Overall, the first analysis of 41 lessons shows that while the curriculum material seems to assure a medium quality in the dimension Connecting Register and a high quality in the dimensions Cognitive Demand and Equitable Access, the dimensions Agency, Discursive Demand and Use of Contributions show the largest variance. Among all dimensions, Discursive Demand seems to show the most separation between teachers with high and low overall ratings.

7.2 Limitations and future research

Although empirical support for the development of the L-TRU framework could be provided, the general nature of the results should not be overestimated, as they rely only on 41 lessons held by 26 teachers using the same curriculum material in one teaching unit. Future research will have to investigate whether the data set was representative and whether these results also hold for classes working with different curriculum materials.

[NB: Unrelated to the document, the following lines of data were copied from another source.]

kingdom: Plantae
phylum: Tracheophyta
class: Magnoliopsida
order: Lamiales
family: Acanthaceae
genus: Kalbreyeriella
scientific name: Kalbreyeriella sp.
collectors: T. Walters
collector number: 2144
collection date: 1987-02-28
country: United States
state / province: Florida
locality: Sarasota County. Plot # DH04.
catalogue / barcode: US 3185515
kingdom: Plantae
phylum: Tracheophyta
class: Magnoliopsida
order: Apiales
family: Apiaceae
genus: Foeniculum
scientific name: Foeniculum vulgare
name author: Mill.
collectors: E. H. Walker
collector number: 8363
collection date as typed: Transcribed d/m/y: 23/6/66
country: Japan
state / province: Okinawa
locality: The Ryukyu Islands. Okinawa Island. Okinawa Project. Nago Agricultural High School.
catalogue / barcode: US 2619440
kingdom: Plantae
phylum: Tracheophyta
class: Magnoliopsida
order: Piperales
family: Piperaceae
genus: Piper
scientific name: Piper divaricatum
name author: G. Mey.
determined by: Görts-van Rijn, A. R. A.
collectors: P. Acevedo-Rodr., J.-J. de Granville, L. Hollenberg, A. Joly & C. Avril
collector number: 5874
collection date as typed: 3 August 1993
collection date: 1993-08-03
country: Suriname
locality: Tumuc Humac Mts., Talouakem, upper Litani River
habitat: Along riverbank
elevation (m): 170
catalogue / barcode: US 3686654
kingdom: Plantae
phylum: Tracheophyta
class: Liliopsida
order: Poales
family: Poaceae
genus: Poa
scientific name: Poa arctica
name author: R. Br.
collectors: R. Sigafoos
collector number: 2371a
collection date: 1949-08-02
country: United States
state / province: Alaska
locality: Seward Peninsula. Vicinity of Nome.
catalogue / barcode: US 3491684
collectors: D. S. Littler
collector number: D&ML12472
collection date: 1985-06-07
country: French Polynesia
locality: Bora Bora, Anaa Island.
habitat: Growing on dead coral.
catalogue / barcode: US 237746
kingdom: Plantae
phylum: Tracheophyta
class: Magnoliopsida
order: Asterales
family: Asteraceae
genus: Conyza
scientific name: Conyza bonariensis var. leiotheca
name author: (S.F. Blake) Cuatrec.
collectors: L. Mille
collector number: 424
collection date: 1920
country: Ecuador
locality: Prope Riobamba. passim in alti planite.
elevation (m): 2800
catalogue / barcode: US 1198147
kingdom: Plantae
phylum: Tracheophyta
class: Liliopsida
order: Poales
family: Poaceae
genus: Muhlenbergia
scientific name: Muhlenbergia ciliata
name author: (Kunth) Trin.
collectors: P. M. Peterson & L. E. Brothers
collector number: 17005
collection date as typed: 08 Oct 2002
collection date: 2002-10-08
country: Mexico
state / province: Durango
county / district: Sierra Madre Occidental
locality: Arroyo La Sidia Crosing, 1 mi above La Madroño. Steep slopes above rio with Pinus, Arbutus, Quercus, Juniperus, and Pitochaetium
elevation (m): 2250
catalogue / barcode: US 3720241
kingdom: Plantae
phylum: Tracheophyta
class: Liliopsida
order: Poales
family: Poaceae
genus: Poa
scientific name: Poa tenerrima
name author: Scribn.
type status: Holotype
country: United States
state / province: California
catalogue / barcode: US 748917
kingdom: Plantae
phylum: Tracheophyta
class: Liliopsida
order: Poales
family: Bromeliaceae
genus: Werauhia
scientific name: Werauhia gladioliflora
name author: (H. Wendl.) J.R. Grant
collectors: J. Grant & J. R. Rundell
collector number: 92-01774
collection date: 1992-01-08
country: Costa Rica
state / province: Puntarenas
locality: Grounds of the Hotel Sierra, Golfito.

More importantly, the current data analysis could show only that the L-TRU framework can capture differences between teaching practices in seven dimensions. As long as we have not identified which of these dimensions really correlate with students’ learning gains, the claim of having identified quality dimensions is empirically supported only by the cited qualitative studies, not yet by quantitative investigations of impact of the dimensions on effectiveness (Charalambous and Praetorius 2018; Brophy 2000). Hence, the next step of the project will relate the L-TRU ratings to students’ learning gains and investigate their impact. After this step, the plan is to use the analytic framework in research in the supply-use model, which also involves students’ aptitudes (Brühwiler and Blatchford 2011).

7.3 Practical consequences for implementing language-responsive instructional approaches

Although the proof of effectiveness is still pending, the state of qualitative research combined with our new findings on the frequency of occurrences can already suggest practical consequences for implementation projects for language-responsive instructional approaches. Providing well-designed curriculum material is an effective implementation strategy, but the curriculum material alone can ensure only some quality dimensions, whereas others need teachers’ expertise in enacting the approaches. These findings suggest that professional development should sensitize teachers to the following:

  • their already existing expertise in the dimensions Equitable Access and Cognitive Demand, which can now be extended to language-learning content;

  • huge variances between teaching practices with respect to Agency, Discursive Demand, and Use of Contributions (and ways to enhance these dimensions, as addressed by Michaels et al. 2016);

  • the high relevance of Discursive Demand (Herbel-Eisenmann et al. 2011; Moschkovich 2015); and

  • the difference between juxtaposing multiple representations and registers and really explicitly Connecting Registers (Adler and Ronda 2015; Prediger and Wessel 2013).

These aspects can be realized, for instance, by discussing video clips and their ratings in professional development (Schoenfeld 2018). Additionally, the curriculum material can be enriched with more prompts that have high Discursive Demand in order to give even greater support to teachers.